Video report by ITV News Washington Correspondent Robert Moore
Protests against police brutality have broken out in cities across the US overnight. America’s racial pain - the country’s historic open wound - is once more on open display.
It follows the death in Minneapolis of George Floyd, a 46-year old black man, earlier this week. He appears to have suffocated while handcuffed and under the knee of a white police officer.
The officer was filmed with his knee on the neck of Mr Floyd for several minutes during which time the detained man is heard saying: "I can't breathe, I can't breathe..."
The police officer Derek Chauvin was subsequently charged with third degree murder on Friday.
The images of that scene were widely shared on social media and have outraged African Americans, leading to nation-wide demonstrations.
Now the protests have spilled over into violence. There have been scenes of chaos in multiple cities, from Denver to New York.
But the major flashpoint has been centred on the community where Floyd died.
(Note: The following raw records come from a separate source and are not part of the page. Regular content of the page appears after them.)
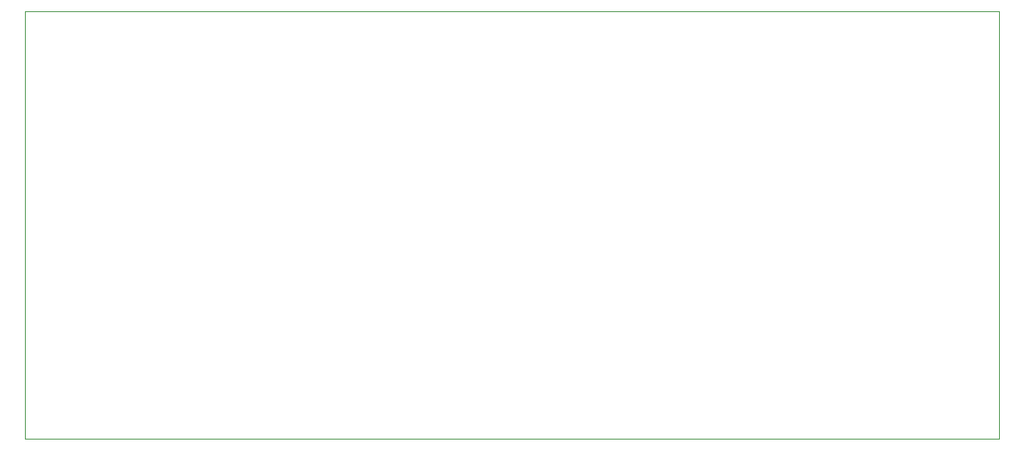
<source format=gm1>
%TF.GenerationSoftware,KiCad,Pcbnew,8.0.9-8.0.9-0~ubuntu22.04.1*%
%TF.CreationDate,2025-12-20T23:57:42-07:00*%
%TF.ProjectId,ESC_KiCAD,4553435f-4b69-4434-9144-2e6b69636164,A*%
%TF.SameCoordinates,Original*%
%TF.FileFunction,Profile,NP*%
%FSLAX46Y46*%
G04 Gerber Fmt 4.6, Leading zero omitted, Abs format (unit mm)*
G04 Created by KiCad (PCBNEW 8.0.9-8.0.9-0~ubuntu22.04.1) date 2025-12-20 23:57:42*
%MOMM*%
%LPD*%
G01*
G04 APERTURE LIST*
%TA.AperFunction,Profile*%
%ADD10C,0.050000*%
%TD*%
G04 APERTURE END LIST*
D10*
X120600000Y-67400000D02*
X223100000Y-67400000D01*
X223100000Y-112400000D01*
X120600000Y-112400000D01*
X120600000Y-67400000D01*
M02*

</source>
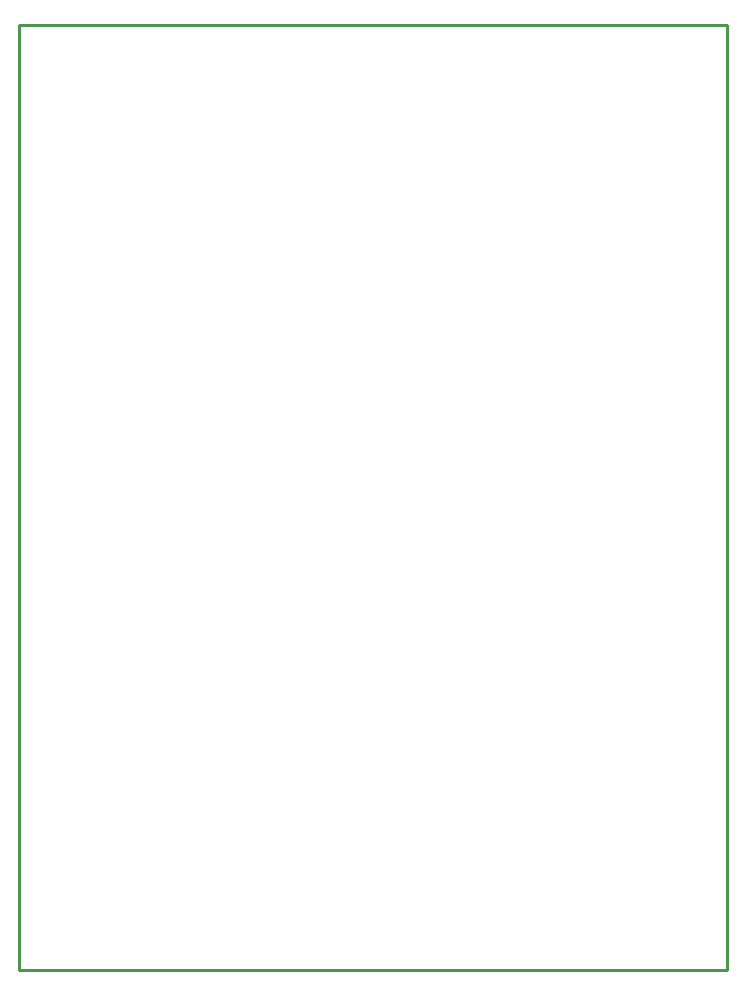
<source format=gm1>
G04 Layer_Color=16711935*
%FSLAX25Y25*%
%MOIN*%
G70*
G01*
G75*
%ADD14C,0.01000*%
D14*
X464000Y137500D02*
X700000D01*
X464000D02*
Y452500D01*
X700000D01*
Y137500D02*
Y452500D01*
M02*

</source>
Looting in Minneapolis has become widespread with 170 businesses attacked, and a police station has been set ablaze.
Amid the chaos, the CNN camera crew who were reporting from the scene were arrested in Minneapolis as they were broadcasting live on air.
It did not appear that State Patrol authorities gave the CNN crew a reason why they were arrested.
Footage shows the team being led away in handcuffs - leaving their camera rolling live on the streets where protesters had been earlier that night.
Protesters enter and burn down Minneapolice police station
Philonise Floyd said his brother had been killed by the police in broad daylight, adding tearfully: “I am just tired of seeing black people dying.”
The group of four police officers who detained George Floyd have all been fired from their jobs. It is not clear whether they will be prospected, though multiple investigations are underway.
President Trump initially expressed his deep sympathy to the Floyd family. But now he has turned his attention to the mayor of the city and on the protesters themselves, tweeting ominously that further looting would be met with a military response.
That extraordinary escalation by the President - suggesting that the National Guard will open fire on unarmed looters - is likely to fuel tensions further.
The Mayor of Minneapolis, Jacob Frey, acknowledged that African American anger is the result of deep-seated grievances: “What we’ve seen over the last two days and the emotion-ridden conflict over the last night is the result of so much built-up anger and sadness.”
America is caught now in the midst of a pandemic that has killed 100,000 people and racial turmoil that could engulf multiple cities.
The approaching summer, ahead of a Presidential election, could be a tumultuous mix of brutal politics, racial fury, and a public health emergency.That’s quite a toxic brew for a President who has revealed no ability to build bridges or reduce tensions.